(Exercise material begins)
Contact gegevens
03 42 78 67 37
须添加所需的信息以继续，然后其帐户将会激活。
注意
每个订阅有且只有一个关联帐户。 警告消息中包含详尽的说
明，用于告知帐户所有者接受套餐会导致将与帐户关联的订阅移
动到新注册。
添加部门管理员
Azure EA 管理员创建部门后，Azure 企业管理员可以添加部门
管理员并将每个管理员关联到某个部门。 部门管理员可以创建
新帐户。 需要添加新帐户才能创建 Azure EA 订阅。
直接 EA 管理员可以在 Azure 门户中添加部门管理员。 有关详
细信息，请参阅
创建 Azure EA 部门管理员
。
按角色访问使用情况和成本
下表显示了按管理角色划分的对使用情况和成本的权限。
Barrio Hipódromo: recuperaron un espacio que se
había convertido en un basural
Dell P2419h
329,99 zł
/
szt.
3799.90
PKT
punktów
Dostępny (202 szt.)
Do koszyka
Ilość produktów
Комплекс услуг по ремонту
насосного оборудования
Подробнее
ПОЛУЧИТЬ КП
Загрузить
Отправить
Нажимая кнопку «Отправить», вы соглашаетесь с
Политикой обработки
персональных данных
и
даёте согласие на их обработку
(Exercise material ends)
(Exercise material begins)
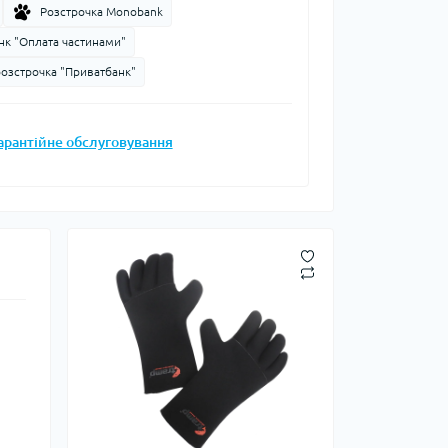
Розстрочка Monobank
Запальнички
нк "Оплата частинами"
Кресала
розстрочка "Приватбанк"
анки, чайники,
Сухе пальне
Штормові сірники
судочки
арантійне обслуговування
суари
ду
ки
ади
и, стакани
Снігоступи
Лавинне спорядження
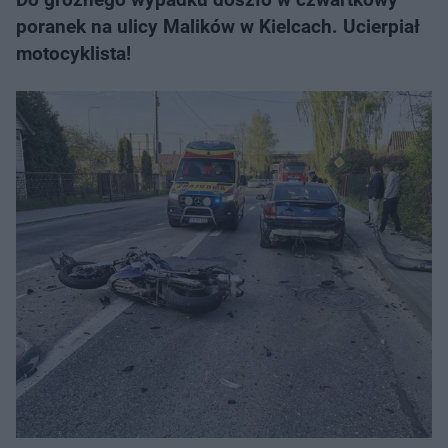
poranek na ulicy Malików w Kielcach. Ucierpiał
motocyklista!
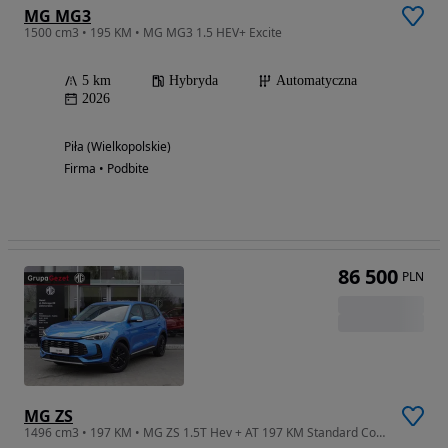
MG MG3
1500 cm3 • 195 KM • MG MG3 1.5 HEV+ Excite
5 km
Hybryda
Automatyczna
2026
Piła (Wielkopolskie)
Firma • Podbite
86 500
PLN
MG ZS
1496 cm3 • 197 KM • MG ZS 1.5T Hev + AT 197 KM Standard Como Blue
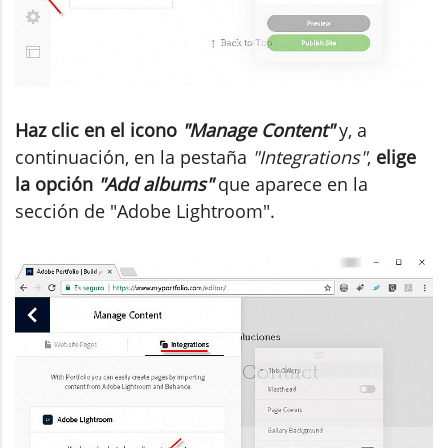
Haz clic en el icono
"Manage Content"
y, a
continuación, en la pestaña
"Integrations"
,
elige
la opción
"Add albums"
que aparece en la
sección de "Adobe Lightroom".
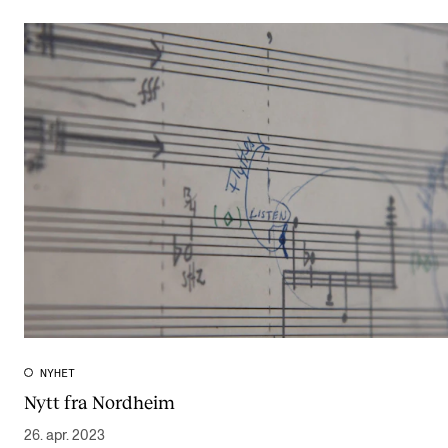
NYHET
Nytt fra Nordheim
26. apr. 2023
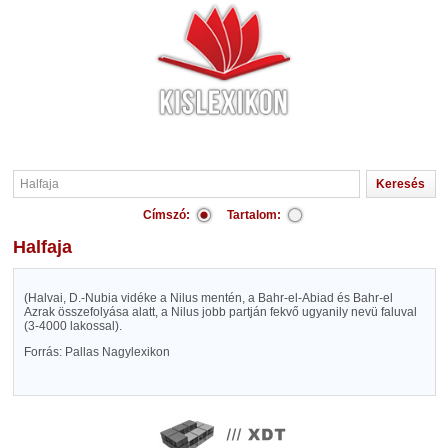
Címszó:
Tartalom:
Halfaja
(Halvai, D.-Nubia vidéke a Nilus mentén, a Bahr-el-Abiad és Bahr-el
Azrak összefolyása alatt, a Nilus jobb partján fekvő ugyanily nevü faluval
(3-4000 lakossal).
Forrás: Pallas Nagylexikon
(Exercise material ends)
(Exercise material begins)
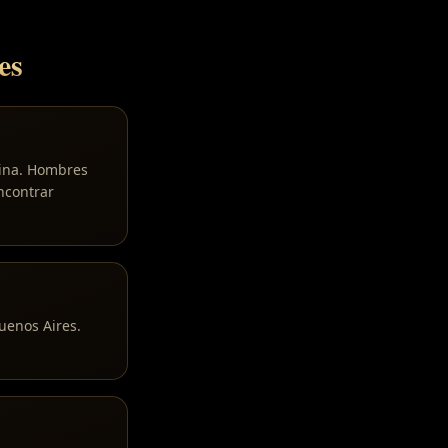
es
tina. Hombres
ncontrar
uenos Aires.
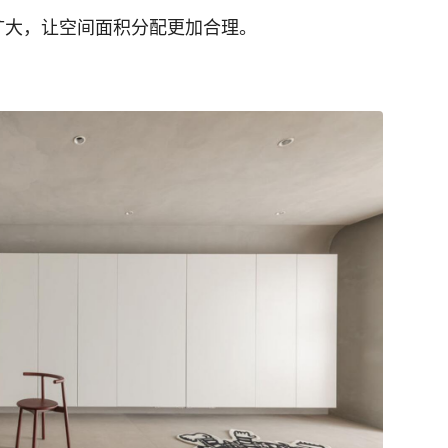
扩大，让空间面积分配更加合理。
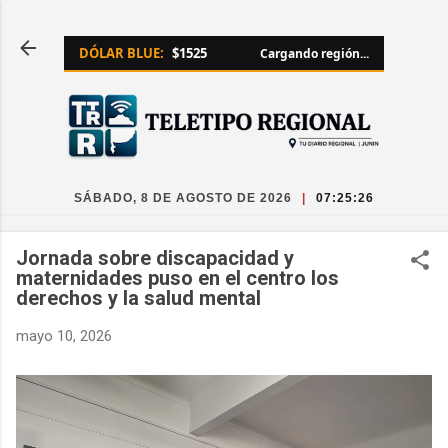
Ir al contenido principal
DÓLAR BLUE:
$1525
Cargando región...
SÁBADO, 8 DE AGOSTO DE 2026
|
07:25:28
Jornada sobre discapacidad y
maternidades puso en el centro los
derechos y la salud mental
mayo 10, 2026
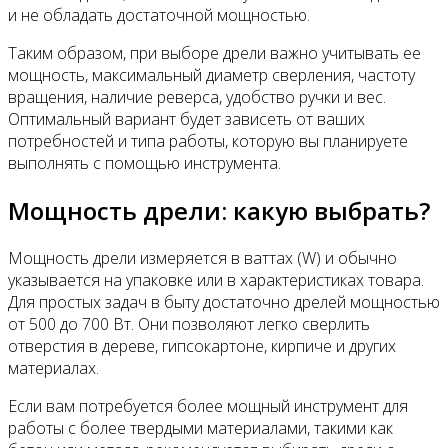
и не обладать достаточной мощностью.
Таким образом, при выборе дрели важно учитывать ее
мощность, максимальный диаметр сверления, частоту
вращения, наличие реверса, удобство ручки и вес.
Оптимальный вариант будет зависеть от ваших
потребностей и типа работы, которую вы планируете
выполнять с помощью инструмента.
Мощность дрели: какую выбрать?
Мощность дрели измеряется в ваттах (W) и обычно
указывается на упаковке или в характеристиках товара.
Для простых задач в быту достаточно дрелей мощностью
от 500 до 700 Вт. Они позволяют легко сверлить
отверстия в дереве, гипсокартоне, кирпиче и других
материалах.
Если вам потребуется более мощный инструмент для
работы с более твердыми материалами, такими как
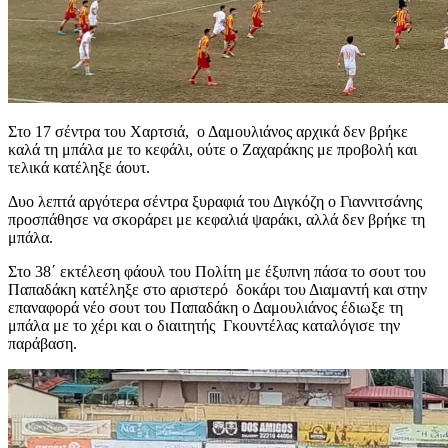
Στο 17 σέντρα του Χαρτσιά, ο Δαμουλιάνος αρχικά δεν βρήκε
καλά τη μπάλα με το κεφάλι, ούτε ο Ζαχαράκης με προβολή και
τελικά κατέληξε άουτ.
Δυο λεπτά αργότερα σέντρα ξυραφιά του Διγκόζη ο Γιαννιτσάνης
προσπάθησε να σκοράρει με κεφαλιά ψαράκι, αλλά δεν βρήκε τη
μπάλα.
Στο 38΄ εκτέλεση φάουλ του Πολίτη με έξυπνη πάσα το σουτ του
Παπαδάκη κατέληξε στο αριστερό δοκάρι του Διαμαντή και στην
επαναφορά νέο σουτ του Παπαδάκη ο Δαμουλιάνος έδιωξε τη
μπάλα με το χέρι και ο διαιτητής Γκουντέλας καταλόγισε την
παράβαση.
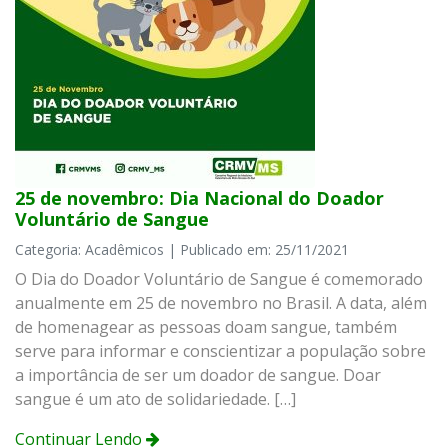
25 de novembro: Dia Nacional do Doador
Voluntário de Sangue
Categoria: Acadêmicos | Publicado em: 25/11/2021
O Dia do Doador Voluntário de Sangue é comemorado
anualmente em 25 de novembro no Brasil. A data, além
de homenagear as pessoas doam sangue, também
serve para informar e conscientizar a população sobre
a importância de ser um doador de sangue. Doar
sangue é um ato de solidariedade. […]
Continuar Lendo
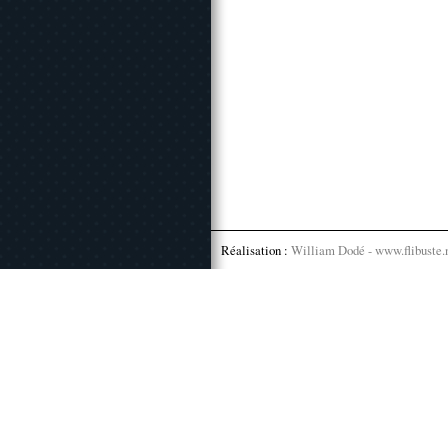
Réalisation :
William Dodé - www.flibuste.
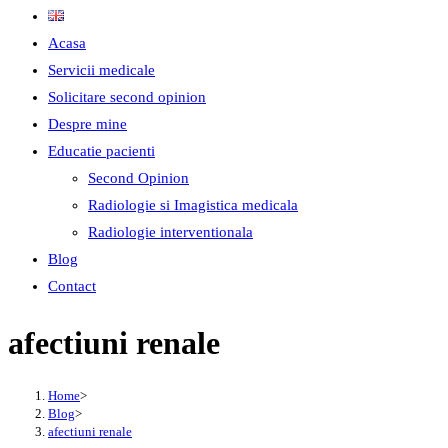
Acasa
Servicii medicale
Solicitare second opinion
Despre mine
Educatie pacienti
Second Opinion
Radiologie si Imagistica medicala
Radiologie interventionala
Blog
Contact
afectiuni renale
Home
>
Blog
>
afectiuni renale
(Exercise material ends)
### Exercise instructions
The answer must consist of each line from the data that includes the string "Δαμουλιάνος".

### Exercise output
Στο 17 σέντρα του Χαρτσιά, ο Δαμουλιάνος αρχικά δεν βρήκε
επαναφορά νέο σουτ του Παπαδάκη ο Δαμουλιάνος έδιωξε τη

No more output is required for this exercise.